===== Input
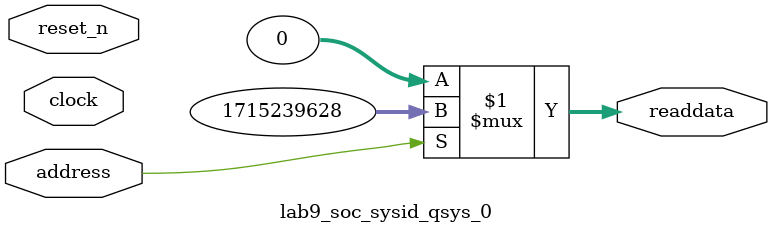
<source format=v>



// synthesis translate_off
`timescale 1ns / 1ps
// synthesis translate_on

// turn off superfluous verilog processor warnings 
// altera message_level Level1 
// altera message_off 10034 10035 10036 10037 10230 10240 10030 

module lab9_soc_sysid_qsys_0 (
               // inputs:
                address,
                clock,
                reset_n,

               // outputs:
                readdata
             )
;

  output  [ 31: 0] readdata;
  input            address;
  input            clock;
  input            reset_n;

  wire    [ 31: 0] readdata;
  //control_slave, which is an e_avalon_slave
  assign readdata = address ? 1715239628 : 0;

endmodule



</source>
==========
_Task details_
Exactly as given, transcribe every line of the data, but not its images.

_Result of this exercise_
<source format=v>



// synthesis translate_off
`timescale 1ns / 1ps
// synthesis translate_on

// turn off superfluous verilog processor warnings 
// altera message_level Level1 
// altera message_off 10034 10035 10036 10037 10230 10240 10030 

module lab9_soc_sysid_qsys_0 (
               // inputs:
                address,
                clock,
                reset_n,

               // outputs:
                readdata
             )
;

  output  [ 31: 0] readdata;
  input            address;
  input            clock;
  input            reset_n;

  wire    [ 31: 0] readdata;
  //control_slave, which is an e_avalon_slave
  assign readdata = address ? 1715239628 : 0;

endmodule



</source>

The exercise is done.